Segment Open

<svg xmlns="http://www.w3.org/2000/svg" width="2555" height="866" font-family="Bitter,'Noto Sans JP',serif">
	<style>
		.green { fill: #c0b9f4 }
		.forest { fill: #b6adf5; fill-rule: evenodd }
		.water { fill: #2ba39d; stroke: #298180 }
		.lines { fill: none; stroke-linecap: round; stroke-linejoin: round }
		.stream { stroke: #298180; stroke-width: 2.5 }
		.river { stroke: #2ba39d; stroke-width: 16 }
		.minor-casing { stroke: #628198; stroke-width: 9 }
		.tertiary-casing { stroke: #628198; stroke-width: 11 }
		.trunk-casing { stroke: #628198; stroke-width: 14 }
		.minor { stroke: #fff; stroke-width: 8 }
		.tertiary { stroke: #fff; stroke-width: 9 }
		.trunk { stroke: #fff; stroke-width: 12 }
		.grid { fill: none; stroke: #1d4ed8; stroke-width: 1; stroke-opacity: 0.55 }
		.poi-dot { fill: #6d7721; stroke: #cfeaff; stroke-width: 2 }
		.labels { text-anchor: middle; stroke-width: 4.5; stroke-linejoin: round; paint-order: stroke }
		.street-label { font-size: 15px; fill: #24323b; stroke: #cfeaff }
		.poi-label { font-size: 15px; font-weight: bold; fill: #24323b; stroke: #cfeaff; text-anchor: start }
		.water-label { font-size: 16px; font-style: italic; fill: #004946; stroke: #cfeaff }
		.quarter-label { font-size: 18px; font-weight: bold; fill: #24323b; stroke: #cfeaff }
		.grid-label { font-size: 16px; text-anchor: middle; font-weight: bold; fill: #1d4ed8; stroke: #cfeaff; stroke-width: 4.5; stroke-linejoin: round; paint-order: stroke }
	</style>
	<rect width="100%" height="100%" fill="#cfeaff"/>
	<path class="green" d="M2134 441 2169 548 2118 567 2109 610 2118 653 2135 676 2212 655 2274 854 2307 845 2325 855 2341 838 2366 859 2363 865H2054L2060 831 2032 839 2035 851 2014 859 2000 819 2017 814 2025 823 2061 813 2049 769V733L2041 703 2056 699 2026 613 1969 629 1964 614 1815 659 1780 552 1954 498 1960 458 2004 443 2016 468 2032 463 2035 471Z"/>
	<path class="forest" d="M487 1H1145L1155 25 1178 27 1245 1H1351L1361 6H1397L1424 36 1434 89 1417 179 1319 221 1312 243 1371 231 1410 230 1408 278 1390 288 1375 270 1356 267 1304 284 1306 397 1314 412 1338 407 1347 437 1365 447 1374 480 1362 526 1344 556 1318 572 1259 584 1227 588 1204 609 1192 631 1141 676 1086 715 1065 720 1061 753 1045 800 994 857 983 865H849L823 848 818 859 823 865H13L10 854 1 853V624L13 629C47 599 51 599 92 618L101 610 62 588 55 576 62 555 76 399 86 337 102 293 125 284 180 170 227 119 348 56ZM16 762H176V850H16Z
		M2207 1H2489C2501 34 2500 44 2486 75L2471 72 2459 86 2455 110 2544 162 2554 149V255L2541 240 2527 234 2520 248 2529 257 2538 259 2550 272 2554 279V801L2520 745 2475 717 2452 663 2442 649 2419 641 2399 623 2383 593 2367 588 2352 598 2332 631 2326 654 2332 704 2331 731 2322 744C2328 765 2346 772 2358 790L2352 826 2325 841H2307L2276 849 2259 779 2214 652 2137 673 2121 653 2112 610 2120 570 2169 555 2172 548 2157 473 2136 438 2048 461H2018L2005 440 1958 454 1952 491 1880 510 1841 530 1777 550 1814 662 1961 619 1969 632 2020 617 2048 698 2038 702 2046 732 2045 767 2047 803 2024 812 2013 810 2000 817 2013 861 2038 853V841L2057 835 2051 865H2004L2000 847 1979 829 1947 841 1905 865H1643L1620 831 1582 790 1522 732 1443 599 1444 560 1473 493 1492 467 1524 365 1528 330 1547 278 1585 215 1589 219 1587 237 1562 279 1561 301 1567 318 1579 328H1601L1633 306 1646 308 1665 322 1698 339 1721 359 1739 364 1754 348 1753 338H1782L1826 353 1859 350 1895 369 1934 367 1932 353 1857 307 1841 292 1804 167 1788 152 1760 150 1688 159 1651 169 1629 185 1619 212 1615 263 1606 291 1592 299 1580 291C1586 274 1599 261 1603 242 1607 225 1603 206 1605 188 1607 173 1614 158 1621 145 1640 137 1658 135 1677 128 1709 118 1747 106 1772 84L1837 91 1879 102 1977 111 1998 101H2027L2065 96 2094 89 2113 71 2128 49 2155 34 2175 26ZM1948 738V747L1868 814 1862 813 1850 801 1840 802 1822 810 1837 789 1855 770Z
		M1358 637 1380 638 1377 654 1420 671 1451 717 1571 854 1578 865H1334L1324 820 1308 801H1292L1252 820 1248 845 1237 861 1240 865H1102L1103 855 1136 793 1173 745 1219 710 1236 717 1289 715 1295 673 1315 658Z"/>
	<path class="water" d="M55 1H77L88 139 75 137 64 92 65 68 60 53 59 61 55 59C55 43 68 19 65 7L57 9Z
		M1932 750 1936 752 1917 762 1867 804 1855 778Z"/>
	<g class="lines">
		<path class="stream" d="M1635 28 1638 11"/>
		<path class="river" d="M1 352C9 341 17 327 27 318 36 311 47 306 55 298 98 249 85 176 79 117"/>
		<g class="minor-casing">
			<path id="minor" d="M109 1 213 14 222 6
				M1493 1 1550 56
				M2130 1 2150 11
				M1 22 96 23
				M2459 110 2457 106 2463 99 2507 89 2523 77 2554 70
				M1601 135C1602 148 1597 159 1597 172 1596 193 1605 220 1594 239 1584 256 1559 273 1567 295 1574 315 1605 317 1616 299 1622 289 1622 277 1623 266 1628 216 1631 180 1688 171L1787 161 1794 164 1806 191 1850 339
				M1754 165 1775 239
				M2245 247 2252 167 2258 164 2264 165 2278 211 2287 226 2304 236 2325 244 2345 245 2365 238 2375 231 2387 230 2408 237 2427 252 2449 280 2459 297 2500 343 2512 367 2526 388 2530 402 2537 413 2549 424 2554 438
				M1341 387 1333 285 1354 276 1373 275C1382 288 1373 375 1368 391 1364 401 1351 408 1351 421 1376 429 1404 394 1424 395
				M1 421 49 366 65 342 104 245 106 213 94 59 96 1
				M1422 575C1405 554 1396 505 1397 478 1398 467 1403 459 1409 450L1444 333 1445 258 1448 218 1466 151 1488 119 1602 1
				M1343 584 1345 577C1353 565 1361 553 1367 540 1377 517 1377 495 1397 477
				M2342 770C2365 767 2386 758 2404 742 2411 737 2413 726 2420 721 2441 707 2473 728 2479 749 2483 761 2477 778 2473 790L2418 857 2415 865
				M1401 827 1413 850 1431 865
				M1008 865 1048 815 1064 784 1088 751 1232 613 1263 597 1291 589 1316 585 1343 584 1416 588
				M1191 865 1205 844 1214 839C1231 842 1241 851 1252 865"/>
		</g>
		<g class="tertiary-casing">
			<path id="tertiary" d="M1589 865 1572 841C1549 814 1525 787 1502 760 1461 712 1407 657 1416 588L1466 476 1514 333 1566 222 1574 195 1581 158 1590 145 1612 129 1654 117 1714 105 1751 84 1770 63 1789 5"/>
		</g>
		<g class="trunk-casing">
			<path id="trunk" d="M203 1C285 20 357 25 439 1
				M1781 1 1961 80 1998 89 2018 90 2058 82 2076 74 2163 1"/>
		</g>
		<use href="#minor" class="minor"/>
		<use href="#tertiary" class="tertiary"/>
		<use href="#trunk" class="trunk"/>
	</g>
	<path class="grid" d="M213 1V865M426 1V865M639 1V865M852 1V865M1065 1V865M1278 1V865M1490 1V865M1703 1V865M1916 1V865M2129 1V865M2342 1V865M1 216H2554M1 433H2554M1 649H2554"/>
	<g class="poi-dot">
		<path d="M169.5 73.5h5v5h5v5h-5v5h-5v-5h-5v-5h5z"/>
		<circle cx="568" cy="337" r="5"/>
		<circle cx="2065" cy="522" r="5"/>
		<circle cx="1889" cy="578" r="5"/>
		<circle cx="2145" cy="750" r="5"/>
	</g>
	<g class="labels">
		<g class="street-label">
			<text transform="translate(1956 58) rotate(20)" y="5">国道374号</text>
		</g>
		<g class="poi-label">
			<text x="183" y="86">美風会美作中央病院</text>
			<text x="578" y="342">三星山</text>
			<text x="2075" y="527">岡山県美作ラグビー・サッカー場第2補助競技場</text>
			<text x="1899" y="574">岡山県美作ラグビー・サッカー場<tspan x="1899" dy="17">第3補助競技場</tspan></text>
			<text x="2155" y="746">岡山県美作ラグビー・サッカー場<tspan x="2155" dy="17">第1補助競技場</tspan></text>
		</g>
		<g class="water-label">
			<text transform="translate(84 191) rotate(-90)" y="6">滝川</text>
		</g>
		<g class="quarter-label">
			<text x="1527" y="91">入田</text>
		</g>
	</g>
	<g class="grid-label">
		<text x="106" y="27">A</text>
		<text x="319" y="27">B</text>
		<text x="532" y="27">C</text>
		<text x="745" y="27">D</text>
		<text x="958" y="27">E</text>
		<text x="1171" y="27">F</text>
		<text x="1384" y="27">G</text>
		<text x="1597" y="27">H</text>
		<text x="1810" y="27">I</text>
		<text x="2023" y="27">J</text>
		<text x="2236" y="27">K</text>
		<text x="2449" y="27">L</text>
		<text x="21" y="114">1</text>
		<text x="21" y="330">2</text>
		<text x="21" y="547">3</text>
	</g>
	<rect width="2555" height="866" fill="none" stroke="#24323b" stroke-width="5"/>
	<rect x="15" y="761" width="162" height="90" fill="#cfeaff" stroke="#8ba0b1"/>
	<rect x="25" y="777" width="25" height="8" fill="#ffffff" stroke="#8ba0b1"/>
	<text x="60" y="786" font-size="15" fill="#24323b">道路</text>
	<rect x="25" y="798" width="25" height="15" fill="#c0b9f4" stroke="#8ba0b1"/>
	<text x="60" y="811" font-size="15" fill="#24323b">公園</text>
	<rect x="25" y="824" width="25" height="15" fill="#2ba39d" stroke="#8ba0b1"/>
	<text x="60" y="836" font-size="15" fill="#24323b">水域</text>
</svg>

Segment Closed

**WHAT IS EXPECTED**. Whenever a line of the material holds the word "labels", copy it out.

**TASK OUTPUT**.
		.labels { text-anchor: middle; stroke-width: 4.5; stroke-linejoin: round; paint-order: stroke }
	<g class="labels">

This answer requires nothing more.